## TASK TO CARRY OUT
Below are the records; give again exactly the lines from the one containing "Citas concedidas" through the one containing "Ausrichtung ihrer Ge", leaving out pictures.

## MATERIAL PROVIDED
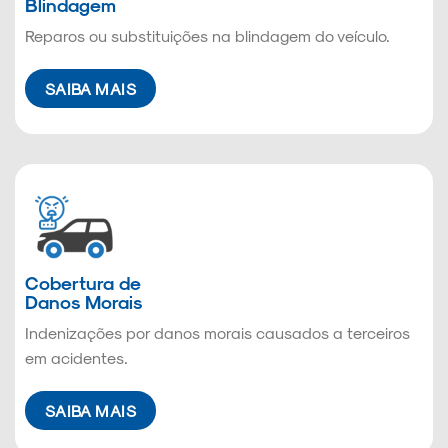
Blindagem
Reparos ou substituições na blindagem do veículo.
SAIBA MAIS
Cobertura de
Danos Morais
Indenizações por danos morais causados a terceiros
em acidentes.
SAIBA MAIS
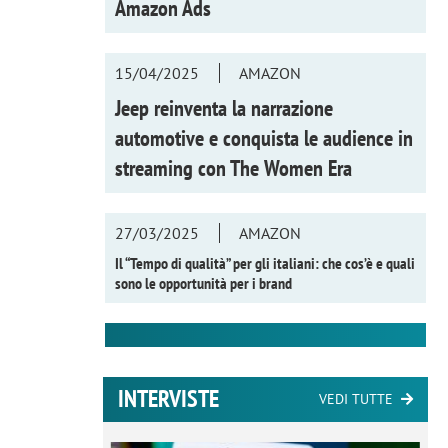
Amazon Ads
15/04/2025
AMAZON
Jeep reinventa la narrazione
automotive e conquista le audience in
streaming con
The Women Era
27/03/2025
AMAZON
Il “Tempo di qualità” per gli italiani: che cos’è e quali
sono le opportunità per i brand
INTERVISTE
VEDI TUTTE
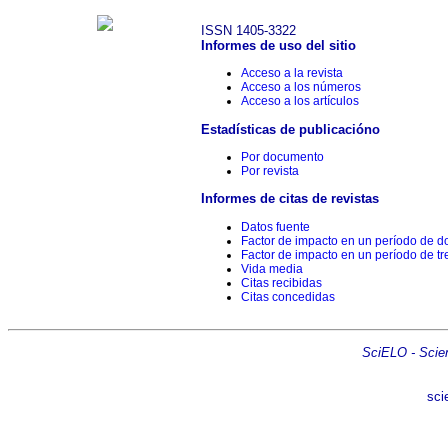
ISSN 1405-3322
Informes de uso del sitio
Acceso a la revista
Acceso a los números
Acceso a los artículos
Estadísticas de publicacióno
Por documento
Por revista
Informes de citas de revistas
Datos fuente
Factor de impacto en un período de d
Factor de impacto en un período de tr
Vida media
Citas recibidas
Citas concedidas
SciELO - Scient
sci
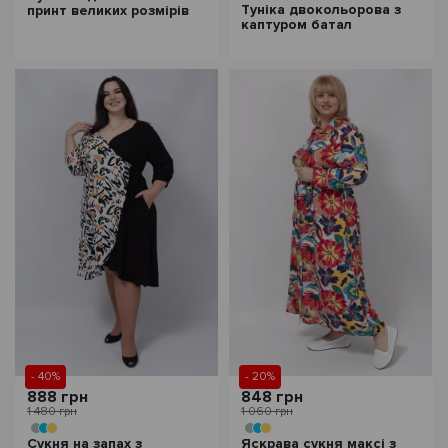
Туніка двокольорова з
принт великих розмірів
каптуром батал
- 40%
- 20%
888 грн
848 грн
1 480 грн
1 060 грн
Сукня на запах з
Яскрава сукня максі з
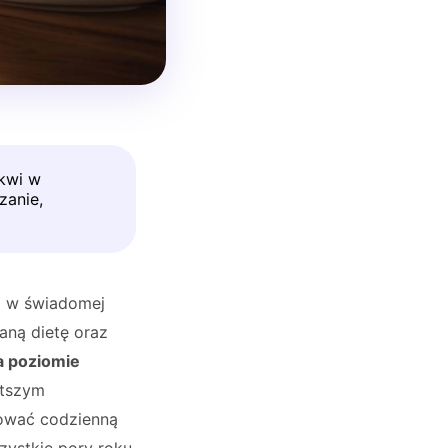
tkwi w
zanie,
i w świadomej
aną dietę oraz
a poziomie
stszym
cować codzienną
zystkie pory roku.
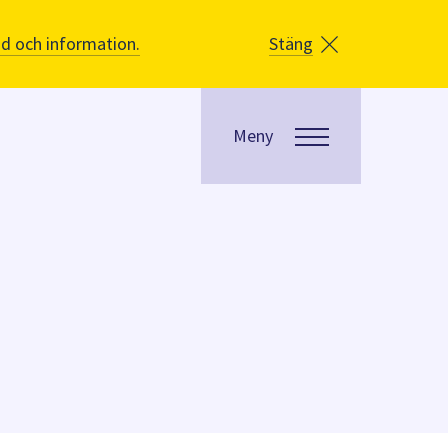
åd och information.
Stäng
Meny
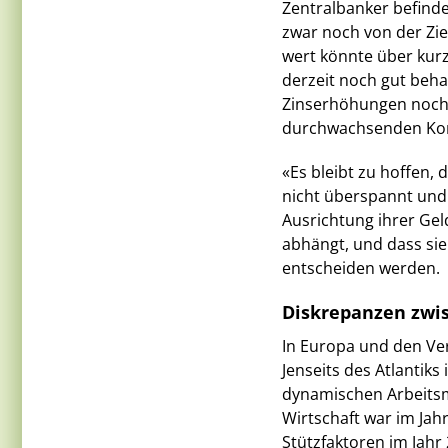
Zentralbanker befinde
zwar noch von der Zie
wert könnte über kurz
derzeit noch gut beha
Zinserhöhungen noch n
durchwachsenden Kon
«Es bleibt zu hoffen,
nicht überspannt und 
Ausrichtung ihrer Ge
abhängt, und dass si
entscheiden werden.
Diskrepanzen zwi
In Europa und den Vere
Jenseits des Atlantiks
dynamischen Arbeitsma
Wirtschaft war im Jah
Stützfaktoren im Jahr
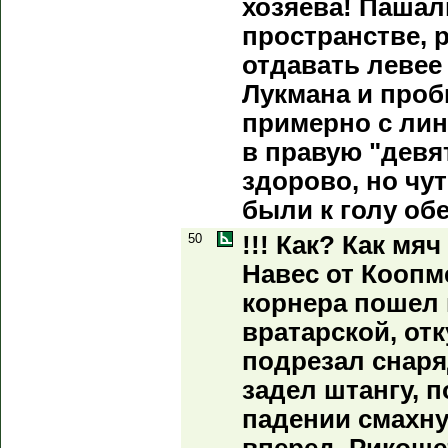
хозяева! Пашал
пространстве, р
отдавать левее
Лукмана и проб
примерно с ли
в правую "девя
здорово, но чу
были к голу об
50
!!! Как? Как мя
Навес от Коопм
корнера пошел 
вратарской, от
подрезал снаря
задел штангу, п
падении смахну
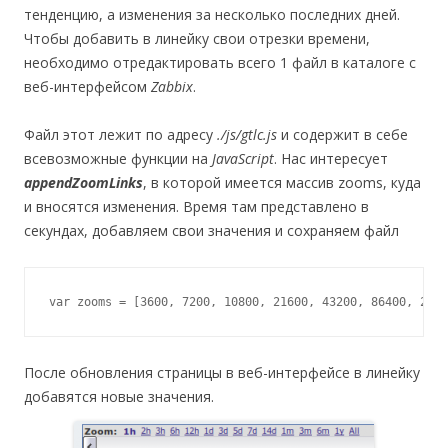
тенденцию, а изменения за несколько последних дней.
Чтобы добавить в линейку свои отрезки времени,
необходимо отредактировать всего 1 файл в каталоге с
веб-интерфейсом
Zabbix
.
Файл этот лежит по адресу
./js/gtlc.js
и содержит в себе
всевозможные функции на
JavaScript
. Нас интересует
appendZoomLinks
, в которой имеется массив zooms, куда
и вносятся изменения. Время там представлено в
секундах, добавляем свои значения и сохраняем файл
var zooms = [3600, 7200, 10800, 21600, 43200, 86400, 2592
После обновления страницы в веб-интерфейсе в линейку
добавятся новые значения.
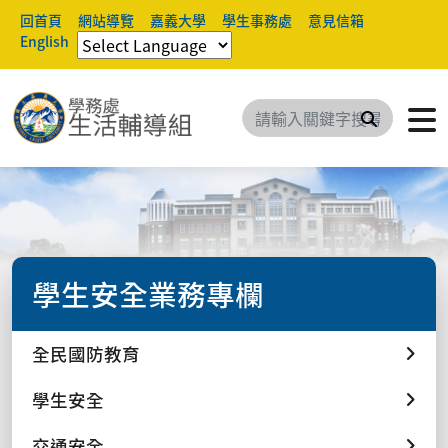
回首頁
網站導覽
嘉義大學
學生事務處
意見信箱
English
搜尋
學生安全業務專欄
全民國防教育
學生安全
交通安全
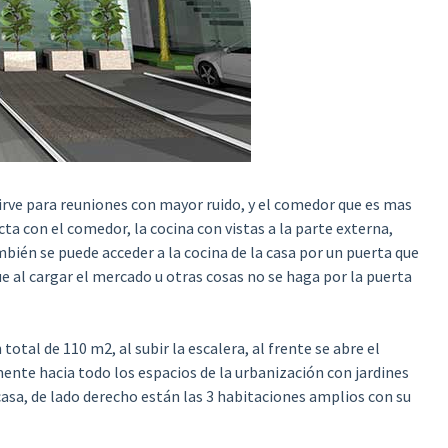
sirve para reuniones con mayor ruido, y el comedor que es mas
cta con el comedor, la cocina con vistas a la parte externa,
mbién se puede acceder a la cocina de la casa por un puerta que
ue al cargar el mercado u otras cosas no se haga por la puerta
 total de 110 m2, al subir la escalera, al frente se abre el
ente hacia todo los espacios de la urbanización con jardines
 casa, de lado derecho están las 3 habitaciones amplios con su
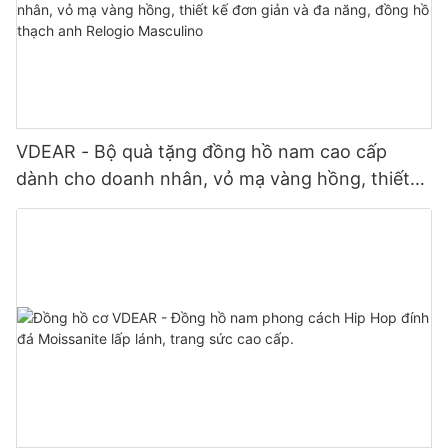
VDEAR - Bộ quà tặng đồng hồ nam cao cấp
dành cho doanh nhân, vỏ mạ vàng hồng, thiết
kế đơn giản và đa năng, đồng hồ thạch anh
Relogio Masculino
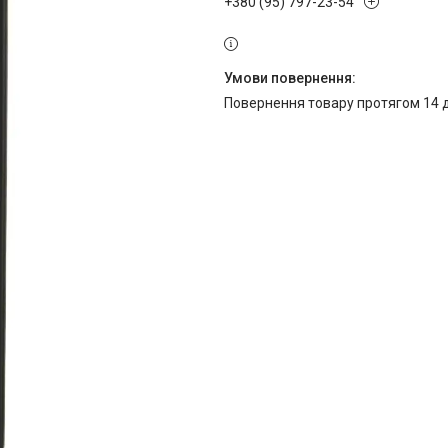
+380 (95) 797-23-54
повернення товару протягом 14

* * *

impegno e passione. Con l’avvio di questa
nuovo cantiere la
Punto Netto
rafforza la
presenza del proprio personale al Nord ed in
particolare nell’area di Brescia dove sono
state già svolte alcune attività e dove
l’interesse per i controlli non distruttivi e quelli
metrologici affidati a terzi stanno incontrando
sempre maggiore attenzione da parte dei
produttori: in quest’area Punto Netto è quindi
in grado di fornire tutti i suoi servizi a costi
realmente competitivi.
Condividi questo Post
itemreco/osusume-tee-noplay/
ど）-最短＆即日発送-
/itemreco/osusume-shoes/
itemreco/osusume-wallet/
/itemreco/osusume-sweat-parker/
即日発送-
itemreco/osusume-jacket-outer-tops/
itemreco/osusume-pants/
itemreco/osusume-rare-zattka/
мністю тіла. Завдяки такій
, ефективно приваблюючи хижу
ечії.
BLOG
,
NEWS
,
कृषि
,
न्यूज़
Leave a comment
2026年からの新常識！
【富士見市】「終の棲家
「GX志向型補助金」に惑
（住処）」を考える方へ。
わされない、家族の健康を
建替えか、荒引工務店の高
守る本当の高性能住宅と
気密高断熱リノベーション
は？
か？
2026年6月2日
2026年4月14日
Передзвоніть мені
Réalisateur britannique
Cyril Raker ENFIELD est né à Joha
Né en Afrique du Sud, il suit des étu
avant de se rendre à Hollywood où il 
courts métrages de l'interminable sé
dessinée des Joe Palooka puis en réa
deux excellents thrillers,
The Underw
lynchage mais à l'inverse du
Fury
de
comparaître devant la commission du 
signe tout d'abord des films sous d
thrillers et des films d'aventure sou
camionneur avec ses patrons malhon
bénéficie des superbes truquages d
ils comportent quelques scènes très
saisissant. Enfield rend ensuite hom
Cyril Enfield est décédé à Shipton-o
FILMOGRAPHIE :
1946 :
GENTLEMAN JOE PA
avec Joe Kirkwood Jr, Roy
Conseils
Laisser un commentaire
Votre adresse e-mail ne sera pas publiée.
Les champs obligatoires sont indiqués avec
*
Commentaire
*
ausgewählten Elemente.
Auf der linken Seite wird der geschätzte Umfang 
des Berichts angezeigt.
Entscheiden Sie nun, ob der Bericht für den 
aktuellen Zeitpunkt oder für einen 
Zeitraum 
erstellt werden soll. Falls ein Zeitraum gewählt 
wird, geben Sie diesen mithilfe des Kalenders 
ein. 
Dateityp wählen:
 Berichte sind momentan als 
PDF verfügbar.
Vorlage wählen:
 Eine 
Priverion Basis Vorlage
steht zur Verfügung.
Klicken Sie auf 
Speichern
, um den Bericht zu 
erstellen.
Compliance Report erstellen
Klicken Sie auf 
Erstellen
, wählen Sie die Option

* * *

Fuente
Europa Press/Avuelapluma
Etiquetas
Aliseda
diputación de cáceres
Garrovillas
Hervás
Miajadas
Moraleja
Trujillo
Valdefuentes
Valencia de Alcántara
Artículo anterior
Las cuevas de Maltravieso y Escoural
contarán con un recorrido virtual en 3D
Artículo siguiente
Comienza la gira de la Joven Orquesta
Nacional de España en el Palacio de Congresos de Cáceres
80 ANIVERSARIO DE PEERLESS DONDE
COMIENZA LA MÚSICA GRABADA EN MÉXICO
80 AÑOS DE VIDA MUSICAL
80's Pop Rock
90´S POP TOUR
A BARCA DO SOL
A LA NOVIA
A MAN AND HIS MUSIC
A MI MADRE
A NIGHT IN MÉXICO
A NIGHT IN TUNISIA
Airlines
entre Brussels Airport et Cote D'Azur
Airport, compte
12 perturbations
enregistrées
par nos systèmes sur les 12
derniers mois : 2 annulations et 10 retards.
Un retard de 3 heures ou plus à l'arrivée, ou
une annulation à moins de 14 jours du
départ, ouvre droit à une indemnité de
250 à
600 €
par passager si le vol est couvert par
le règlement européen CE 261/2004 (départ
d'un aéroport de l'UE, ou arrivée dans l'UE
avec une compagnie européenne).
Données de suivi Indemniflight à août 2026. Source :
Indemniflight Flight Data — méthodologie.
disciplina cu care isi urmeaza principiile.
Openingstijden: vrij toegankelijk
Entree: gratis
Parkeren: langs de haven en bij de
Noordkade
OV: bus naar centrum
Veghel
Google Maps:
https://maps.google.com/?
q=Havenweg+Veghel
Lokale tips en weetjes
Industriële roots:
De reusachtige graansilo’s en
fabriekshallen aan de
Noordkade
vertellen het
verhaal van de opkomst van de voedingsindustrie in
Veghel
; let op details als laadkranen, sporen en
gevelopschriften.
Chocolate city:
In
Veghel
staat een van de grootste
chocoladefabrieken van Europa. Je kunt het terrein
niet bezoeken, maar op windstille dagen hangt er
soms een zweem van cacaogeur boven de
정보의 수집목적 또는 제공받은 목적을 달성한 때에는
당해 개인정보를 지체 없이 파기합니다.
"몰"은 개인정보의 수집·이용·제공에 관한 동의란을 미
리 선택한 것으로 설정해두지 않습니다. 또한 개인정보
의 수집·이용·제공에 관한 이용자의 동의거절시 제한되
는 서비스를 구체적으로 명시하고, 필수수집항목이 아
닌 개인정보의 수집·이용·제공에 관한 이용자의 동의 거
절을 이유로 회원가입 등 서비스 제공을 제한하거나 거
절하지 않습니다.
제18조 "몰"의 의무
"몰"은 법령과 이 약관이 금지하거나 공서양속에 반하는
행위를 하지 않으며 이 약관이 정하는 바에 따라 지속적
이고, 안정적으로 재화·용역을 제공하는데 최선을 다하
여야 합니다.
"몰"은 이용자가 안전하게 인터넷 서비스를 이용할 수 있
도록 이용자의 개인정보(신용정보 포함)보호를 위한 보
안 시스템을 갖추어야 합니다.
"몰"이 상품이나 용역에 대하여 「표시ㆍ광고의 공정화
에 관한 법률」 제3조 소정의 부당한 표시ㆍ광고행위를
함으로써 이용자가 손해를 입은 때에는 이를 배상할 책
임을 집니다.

## WORKED SOLUTION
Citas concedidas
SciELO - Scient
sci
Туніка двокольорова з
принт великих розмірів
каптуром батал
- 40%
- 20%
888 грн
848 грн
1 480 грн
1 060 грн
Сукня на запах з
Яскрава сукня максі з
tkwi w
zanie,
i w świadomej
aną dietę oraz
a poziomie
stszym
cować codzienną
zystkie pory roku.
åd och information.
Stäng
Meny
Zentralbanker befinde
zwar noch von der Zie
wert könnte über kurz
derzeit noch gut beha
Zinserhöhungen noch n
durchwachsenden Kon
«Es bleibt zu hoffen,
nicht überspannt und 
Ausrichtung ihrer Ge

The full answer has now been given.